Dataset items

****

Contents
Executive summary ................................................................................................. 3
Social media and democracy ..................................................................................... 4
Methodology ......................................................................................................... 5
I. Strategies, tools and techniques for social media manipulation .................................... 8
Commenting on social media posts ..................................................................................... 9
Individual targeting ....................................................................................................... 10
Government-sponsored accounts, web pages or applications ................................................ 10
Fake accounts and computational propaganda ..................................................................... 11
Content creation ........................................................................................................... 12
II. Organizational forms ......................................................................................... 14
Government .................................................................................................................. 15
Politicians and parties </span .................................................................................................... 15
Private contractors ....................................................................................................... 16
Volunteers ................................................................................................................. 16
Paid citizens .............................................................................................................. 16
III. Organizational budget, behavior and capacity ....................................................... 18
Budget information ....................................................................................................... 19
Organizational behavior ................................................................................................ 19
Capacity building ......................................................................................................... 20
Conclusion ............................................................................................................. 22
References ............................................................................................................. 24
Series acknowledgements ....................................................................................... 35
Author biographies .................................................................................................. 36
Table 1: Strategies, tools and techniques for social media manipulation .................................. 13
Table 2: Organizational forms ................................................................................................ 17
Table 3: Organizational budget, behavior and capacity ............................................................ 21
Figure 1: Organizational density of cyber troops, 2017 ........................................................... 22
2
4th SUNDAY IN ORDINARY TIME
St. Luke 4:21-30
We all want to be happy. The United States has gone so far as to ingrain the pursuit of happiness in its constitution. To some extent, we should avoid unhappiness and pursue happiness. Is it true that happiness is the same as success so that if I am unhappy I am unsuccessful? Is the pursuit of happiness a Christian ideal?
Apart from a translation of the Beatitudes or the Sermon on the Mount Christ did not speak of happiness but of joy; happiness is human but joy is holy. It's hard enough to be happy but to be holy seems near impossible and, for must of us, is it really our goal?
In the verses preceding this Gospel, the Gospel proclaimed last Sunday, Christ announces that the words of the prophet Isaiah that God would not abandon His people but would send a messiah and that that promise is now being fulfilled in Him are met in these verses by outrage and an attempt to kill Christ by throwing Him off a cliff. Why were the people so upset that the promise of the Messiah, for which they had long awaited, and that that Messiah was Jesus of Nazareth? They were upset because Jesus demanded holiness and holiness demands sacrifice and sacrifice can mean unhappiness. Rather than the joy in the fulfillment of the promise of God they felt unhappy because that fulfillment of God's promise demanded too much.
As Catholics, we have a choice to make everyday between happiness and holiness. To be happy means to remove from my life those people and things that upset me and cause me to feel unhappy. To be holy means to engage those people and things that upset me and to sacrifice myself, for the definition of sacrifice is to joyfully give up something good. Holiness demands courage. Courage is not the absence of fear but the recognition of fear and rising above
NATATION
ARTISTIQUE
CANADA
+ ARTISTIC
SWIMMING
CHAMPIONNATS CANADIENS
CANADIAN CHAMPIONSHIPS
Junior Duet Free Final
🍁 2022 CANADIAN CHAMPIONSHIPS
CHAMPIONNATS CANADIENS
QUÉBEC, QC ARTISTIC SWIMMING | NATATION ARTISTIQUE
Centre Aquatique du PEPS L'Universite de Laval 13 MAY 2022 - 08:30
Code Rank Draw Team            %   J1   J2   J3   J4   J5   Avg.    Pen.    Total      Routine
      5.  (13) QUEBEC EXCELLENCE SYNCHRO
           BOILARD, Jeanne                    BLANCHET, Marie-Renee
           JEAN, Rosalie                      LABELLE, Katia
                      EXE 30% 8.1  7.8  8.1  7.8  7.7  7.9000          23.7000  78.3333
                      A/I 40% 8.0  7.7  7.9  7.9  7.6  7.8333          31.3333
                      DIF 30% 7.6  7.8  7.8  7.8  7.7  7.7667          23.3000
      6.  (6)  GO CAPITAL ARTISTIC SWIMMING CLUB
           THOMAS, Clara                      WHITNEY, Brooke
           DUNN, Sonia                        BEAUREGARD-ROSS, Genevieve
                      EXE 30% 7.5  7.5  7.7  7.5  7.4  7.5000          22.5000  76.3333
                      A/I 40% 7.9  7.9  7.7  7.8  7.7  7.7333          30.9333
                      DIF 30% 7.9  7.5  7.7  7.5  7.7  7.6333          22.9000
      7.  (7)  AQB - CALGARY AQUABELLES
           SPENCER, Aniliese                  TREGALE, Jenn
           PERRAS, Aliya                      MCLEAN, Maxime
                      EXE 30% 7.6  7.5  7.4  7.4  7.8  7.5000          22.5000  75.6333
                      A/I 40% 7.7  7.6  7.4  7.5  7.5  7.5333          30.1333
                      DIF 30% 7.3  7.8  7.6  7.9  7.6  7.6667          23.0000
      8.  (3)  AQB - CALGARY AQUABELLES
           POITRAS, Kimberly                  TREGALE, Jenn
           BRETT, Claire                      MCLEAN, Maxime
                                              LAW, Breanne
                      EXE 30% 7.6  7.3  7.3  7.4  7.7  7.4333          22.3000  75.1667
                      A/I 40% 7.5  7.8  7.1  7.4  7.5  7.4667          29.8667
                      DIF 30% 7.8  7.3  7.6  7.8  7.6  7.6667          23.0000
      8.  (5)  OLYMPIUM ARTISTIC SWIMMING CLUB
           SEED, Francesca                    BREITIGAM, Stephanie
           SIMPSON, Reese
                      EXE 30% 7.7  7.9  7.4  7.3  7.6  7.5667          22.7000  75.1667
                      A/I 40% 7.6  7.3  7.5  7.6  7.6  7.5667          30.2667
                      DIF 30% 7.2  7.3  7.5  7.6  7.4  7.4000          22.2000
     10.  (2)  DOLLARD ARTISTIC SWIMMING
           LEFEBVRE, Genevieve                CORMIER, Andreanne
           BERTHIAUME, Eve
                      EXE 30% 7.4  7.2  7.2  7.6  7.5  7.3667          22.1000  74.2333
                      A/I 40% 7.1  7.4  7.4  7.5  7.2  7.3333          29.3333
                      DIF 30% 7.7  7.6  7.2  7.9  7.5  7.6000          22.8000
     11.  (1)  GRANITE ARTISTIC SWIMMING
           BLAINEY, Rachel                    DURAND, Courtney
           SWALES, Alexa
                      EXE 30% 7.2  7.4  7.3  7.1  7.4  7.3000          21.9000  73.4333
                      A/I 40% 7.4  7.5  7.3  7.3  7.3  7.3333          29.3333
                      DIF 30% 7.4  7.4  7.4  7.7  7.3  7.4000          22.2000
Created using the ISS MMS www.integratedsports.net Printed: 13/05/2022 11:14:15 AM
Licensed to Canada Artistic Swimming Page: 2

****

**What is needed**
The lines of the records that contain the string "AQUABELLES" should be located and copied.

**Exercise solution**
      7.  (7)  AQB - CALGARY AQUABELLES
      8.  (3)  AQB - CALGARY AQUABELLES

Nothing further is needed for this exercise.